Dans la cuisine d'un pub et bistro animé de Manhattan, où un cuisinier guatémaltèque a cessé de se présenter, un chef s'est retrouvé à chercher des réponses.
Des vélos électriques jonchaient les trottoirs de Chicago et de Washington après que les cyclistes aient été arrêtés alors qu'ils effectuaient des livraisons.
Dans la banlieue de New York, Maria Priego s'est blottie pour dîner avec ses quatre enfants, laissant vide la chaise où son mari, Alejandro Juarez, s'était assis tous les soirs avant d'être expulsé vers le Mexique après 20 ans aux États-Unis.

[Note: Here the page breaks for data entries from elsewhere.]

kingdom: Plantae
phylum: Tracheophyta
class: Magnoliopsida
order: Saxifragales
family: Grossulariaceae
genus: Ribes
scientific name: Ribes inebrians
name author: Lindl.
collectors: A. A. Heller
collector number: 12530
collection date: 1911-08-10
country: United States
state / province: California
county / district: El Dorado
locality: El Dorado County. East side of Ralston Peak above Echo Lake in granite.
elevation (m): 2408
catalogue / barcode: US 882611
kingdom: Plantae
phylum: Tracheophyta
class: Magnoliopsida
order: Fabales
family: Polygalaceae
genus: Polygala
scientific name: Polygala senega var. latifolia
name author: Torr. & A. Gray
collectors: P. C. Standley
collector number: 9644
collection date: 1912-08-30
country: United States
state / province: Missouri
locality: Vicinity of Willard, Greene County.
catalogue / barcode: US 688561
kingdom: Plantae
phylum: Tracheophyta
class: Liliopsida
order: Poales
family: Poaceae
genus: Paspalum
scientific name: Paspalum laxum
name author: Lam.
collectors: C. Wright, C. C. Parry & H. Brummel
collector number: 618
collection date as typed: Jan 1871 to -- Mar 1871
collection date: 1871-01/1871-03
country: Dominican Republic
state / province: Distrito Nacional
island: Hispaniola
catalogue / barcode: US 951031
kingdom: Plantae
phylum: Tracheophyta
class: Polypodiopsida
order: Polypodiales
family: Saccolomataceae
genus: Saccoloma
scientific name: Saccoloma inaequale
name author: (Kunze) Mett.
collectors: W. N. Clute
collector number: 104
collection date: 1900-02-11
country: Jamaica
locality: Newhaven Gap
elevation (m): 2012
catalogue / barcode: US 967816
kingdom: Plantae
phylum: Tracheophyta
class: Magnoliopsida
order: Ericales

M. Trump, catapulté à la Maison Blanche par des électeurs dont les opinions avaient fortement changé contre l’immigration clandestine, tenait sa promesse électorale d’appliquer pleinement les lois sur l’immigration.
Les Américains ont été confrontés à une force de déportation croissante qui, sous la pression du respect des quotas d’arrestation, a troqué les raids ciblés contre des ratissages que les critiques considéraient comme aveugles et les partisans comme vitaux.
Les manifestants se sont affrontés avec des agents armés alors que le filet s'élargissait, balayant les immigrants récents et de longue date, ceux qui avaient un casier judiciaire et beaucoup n'en avaient pas.
L’effort de l’ensemble du gouvernement a été stupéfiant, un brusque changement de pendule pour un pays qui venait d’absorber un afflux record de migrants pendant l’ère Biden, submergeant les villes, aigrissant les électeurs et alimentant le programme intransigeant de M. Trump.
Pendant des décennies, un accord tacite et fragile avait permis à des millions d’immigrants sans papiers de construire leur vie ici, en grande partie sans crainte d’expulsion, à condition qu’ils travaillent dur et évitent les ennuis.
En moins d’un an, ce statu quo a été bouleversé.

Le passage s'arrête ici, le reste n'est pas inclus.